**WHAT YOU NEED TO DO**:
The listing is to be duplicated in full, exactly as written.

┌────────

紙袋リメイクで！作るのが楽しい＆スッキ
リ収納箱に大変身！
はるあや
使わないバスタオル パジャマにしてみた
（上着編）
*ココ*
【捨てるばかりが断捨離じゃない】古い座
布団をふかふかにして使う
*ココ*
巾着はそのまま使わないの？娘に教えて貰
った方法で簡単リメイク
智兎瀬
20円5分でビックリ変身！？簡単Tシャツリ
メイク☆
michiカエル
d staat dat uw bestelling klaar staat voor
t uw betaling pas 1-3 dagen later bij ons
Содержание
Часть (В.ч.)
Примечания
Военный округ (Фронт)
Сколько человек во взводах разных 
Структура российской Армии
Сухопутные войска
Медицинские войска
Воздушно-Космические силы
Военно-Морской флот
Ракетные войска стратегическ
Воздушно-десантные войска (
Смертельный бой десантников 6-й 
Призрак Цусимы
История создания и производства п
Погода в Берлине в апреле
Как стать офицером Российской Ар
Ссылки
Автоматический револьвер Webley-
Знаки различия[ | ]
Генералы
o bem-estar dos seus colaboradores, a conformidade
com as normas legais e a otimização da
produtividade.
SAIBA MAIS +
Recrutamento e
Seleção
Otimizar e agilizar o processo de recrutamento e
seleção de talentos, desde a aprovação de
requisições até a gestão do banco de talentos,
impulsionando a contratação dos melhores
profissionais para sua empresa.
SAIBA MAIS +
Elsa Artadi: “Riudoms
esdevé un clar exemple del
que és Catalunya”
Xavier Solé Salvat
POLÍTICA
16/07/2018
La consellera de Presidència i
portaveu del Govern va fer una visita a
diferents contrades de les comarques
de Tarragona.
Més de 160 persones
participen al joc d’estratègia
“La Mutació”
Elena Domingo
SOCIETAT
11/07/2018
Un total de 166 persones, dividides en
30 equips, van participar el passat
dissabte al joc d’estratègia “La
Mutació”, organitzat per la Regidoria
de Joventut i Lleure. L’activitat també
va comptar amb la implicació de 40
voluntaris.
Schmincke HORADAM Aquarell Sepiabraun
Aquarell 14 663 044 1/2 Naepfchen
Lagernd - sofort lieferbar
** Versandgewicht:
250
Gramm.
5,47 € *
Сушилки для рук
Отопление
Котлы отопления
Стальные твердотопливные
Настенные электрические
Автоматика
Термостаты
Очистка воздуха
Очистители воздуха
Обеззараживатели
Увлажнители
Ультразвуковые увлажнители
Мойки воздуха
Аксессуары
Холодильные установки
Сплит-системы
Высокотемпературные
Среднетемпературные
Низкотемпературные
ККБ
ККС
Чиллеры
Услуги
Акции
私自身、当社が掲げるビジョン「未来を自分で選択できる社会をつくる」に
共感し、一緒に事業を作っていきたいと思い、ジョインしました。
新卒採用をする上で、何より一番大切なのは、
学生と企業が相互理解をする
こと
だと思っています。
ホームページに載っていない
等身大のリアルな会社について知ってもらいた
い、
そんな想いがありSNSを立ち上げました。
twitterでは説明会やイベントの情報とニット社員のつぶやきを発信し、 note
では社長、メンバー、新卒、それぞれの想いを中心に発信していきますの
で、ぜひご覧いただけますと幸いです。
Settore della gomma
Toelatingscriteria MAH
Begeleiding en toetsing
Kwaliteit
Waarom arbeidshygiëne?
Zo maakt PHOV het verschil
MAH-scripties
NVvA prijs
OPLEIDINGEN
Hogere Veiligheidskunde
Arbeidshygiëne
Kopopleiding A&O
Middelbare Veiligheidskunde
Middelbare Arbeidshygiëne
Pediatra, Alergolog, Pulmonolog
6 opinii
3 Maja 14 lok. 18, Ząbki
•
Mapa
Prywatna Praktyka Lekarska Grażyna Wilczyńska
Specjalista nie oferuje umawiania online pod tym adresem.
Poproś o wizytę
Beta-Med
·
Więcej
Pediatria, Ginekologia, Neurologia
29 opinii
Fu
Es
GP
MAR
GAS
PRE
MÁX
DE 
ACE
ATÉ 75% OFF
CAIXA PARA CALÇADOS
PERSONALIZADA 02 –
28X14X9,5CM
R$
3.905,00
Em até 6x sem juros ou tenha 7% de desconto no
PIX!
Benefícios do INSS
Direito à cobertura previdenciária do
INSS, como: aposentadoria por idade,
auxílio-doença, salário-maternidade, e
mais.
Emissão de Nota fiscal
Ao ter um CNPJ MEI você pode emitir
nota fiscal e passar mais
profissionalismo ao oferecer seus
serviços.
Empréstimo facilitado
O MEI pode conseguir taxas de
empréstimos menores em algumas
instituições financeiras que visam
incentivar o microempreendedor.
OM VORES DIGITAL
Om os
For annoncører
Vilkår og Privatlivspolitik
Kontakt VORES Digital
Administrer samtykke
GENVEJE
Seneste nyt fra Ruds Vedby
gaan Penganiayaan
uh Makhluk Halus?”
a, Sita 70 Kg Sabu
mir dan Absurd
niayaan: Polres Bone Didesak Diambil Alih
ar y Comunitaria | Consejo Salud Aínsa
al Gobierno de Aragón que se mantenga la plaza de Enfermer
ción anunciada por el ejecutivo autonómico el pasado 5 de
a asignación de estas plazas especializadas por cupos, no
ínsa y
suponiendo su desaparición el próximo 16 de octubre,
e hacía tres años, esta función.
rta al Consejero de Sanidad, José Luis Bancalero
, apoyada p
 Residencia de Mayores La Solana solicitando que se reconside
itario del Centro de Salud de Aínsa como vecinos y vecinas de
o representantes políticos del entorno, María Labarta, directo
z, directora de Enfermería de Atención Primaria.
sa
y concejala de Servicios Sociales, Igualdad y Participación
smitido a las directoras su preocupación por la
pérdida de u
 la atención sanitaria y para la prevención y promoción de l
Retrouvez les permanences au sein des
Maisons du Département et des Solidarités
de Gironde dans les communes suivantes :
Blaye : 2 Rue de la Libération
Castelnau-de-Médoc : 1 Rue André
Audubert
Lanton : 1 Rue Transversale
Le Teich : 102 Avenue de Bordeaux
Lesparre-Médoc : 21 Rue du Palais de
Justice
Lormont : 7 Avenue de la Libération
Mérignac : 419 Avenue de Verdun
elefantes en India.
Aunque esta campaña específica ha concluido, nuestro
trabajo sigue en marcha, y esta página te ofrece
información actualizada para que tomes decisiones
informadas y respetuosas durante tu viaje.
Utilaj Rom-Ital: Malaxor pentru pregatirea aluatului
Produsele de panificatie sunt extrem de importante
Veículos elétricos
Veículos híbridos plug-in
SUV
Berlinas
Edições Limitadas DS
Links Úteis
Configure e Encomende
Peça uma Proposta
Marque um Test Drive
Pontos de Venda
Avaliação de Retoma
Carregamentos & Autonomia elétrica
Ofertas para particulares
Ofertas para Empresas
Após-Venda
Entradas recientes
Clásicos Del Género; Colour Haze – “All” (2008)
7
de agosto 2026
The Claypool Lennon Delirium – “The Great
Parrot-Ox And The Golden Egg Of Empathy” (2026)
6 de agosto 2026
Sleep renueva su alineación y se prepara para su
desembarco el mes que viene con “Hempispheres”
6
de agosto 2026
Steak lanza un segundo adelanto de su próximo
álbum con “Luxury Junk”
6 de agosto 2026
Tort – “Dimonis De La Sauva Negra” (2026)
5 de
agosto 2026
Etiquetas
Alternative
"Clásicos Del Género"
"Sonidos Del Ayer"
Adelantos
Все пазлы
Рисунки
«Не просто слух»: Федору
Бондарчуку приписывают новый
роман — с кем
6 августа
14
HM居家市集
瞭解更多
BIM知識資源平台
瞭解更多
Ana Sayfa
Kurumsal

└────────

**TASK ANSWER**:
紙袋リメイクで！作るのが楽しい＆スッキ
リ収納箱に大変身！
はるあや
使わないバスタオル パジャマにしてみた
（上着編）
*ココ*
【捨てるばかりが断捨離じゃない】古い座
布団をふかふかにして使う
*ココ*
巾着はそのまま使わないの？娘に教えて貰
った方法で簡単リメイク
智兎瀬
20円5分でビックリ変身！？簡単Tシャツリ
メイク☆
michiカエル
d staat dat uw bestelling klaar staat voor
t uw betaling pas 1-3 dagen later bij ons
Содержание
Часть (В.ч.)
Примечания
Военный округ (Фронт)
Сколько человек во взводах разных 
Структура российской Армии
Сухопутные войска
Медицинские войска
Воздушно-Космические силы
Военно-Морской флот
Ракетные войска стратегическ
Воздушно-десантные войска (
Смертельный бой десантников 6-й 
Призрак Цусимы
История создания и производства п
Погода в Берлине в апреле
Как стать офицером Российской Ар
Ссылки
Автоматический револьвер Webley-
Знаки различия[ | ]
Генералы
o bem-estar dos seus colaboradores, a conformidade
com as normas legais e a otimização da
produtividade.
SAIBA MAIS +
Recrutamento e
Seleção
Otimizar e agilizar o processo de recrutamento e
seleção de talentos, desde a aprovação de
requisições até a gestão do banco de talentos,
impulsionando a contratação dos melhores
profissionais para sua empresa.
SAIBA MAIS +
Elsa Artadi: “Riudoms
esdevé un clar exemple del
que és Catalunya”
Xavier Solé Salvat
POLÍTICA
16/07/2018
La consellera de Presidència i
portaveu del Govern va fer una visita a
diferents contrades de les comarques
de Tarragona.
Més de 160 persones
participen al joc d’estratègia
“La Mutació”
Elena Domingo
SOCIETAT
11/07/2018
Un total de 166 persones, dividides en
30 equips, van participar el passat
dissabte al joc d’estratègia “La
Mutació”, organitzat per la Regidoria
de Joventut i Lleure. L’activitat també
va comptar amb la implicació de 40
voluntaris.
Schmincke HORADAM Aquarell Sepiabraun
Aquarell 14 663 044 1/2 Naepfchen
Lagernd - sofort lieferbar
** Versandgewicht:
250
Gramm.
5,47 € *
Сушилки для рук
Отопление
Котлы отопления
Стальные твердотопливные
Настенные электрические
Автоматика
Термостаты
Очистка воздуха
Очистители воздуха
Обеззараживатели
Увлажнители
Ультразвуковые увлажнители
Мойки воздуха
Аксессуары
Холодильные установки
Сплит-системы
Высокотемпературные
Среднетемпературные
Низкотемпературные
ККБ
ККС
Чиллеры
Услуги
Акции
私自身、当社が掲げるビジョン「未来を自分で選択できる社会をつくる」に
共感し、一緒に事業を作っていきたいと思い、ジョインしました。
新卒採用をする上で、何より一番大切なのは、
学生と企業が相互理解をする
こと
だと思っています。
ホームページに載っていない
等身大のリアルな会社について知ってもらいた
い、
そんな想いがありSNSを立ち上げました。
twitterでは説明会やイベントの情報とニット社員のつぶやきを発信し、 note
では社長、メンバー、新卒、それぞれの想いを中心に発信していきますの
で、ぜひご覧いただけますと幸いです。
Settore della gomma
Toelatingscriteria MAH
Begeleiding en toetsing
Kwaliteit
Waarom arbeidshygiëne?
Zo maakt PHOV het verschil
MAH-scripties
NVvA prijs
OPLEIDINGEN
Hogere Veiligheidskunde
Arbeidshygiëne
Kopopleiding A&O
Middelbare Veiligheidskunde
Middelbare Arbeidshygiëne
Pediatra, Alergolog, Pulmonolog
6 opinii
3 Maja 14 lok. 18, Ząbki
•
Mapa
Prywatna Praktyka Lekarska Grażyna Wilczyńska
Specjalista nie oferuje umawiania online pod tym adresem.
Poproś o wizytę
Beta-Med
·
Więcej
Pediatria, Ginekologia, Neurologia
29 opinii
Fu
Es
GP
MAR
GAS
PRE
MÁX
DE 
ACE
ATÉ 75% OFF
CAIXA PARA CALÇADOS
PERSONALIZADA 02 –
28X14X9,5CM
R$
3.905,00
Em até 6x sem juros ou tenha 7% de desconto no
PIX!
Benefícios do INSS
Direito à cobertura previdenciária do
INSS, como: aposentadoria por idade,
auxílio-doença, salário-maternidade, e
mais.
Emissão de Nota fiscal
Ao ter um CNPJ MEI você pode emitir
nota fiscal e passar mais
profissionalismo ao oferecer seus
serviços.
Empréstimo facilitado
O MEI pode conseguir taxas de
empréstimos menores em algumas
instituições financeiras que visam
incentivar o microempreendedor.
OM VORES DIGITAL
Om os
For annoncører
Vilkår og Privatlivspolitik
Kontakt VORES Digital
Administrer samtykke
GENVEJE
Seneste nyt fra Ruds Vedby
gaan Penganiayaan
uh Makhluk Halus?”
a, Sita 70 Kg Sabu
mir dan Absurd
niayaan: Polres Bone Didesak Diambil Alih
ar y Comunitaria | Consejo Salud Aínsa
al Gobierno de Aragón que se mantenga la plaza de Enfermer
ción anunciada por el ejecutivo autonómico el pasado 5 de
a asignación de estas plazas especializadas por cupos, no
ínsa y
suponiendo su desaparición el próximo 16 de octubre,
e hacía tres años, esta función.
rta al Consejero de Sanidad, José Luis Bancalero
, apoyada p
 Residencia de Mayores La Solana solicitando que se reconside
itario del Centro de Salud de Aínsa como vecinos y vecinas de
o representantes políticos del entorno, María Labarta, directo
z, directora de Enfermería de Atención Primaria.
sa
y concejala de Servicios Sociales, Igualdad y Participación
smitido a las directoras su preocupación por la
pérdida de u
 la atención sanitaria y para la prevención y promoción de l
Retrouvez les permanences au sein des
Maisons du Département et des Solidarités
de Gironde dans les communes suivantes :
Blaye : 2 Rue de la Libération
Castelnau-de-Médoc : 1 Rue André
Audubert
Lanton : 1 Rue Transversale
Le Teich : 102 Avenue de Bordeaux
Lesparre-Médoc : 21 Rue du Palais de
Justice
Lormont : 7 Avenue de la Libération
Mérignac : 419 Avenue de Verdun
elefantes en India.
Aunque esta campaña específica ha concluido, nuestro
trabajo sigue en marcha, y esta página te ofrece
información actualizada para que tomes decisiones
informadas y respetuosas durante tu viaje.
Utilaj Rom-Ital: Malaxor pentru pregatirea aluatului
Produsele de panificatie sunt extrem de importante
Veículos elétricos
Veículos híbridos plug-in
SUV
Berlinas
Edições Limitadas DS
Links Úteis
Configure e Encomende
Peça uma Proposta
Marque um Test Drive
Pontos de Venda
Avaliação de Retoma
Carregamentos & Autonomia elétrica
Ofertas para particulares
Ofertas para Empresas
Após-Venda
Entradas recientes
Clásicos Del Género; Colour Haze – “All” (2008)
7
de agosto 2026
The Claypool Lennon Delirium – “The Great
Parrot-Ox And The Golden Egg Of Empathy” (2026)
6 de agosto 2026
Sleep renueva su alineación y se prepara para su
desembarco el mes que viene con “Hempispheres”
6
de agosto 2026
Steak lanza un segundo adelanto de su próximo
álbum con “Luxury Junk”
6 de agosto 2026
Tort – “Dimonis De La Sauva Negra” (2026)
5 de
agosto 2026
Etiquetas
Alternative
"Clásicos Del Género"
"Sonidos Del Ayer"
Adelantos
Все пазлы
Рисунки
«Не просто слух»: Федору
Бондарчуку приписывают новый
роман — с кем
6 августа
14
HM居家市集
瞭解更多
BIM知識資源平台
瞭解更多
Ana Sayfa
Kurumsal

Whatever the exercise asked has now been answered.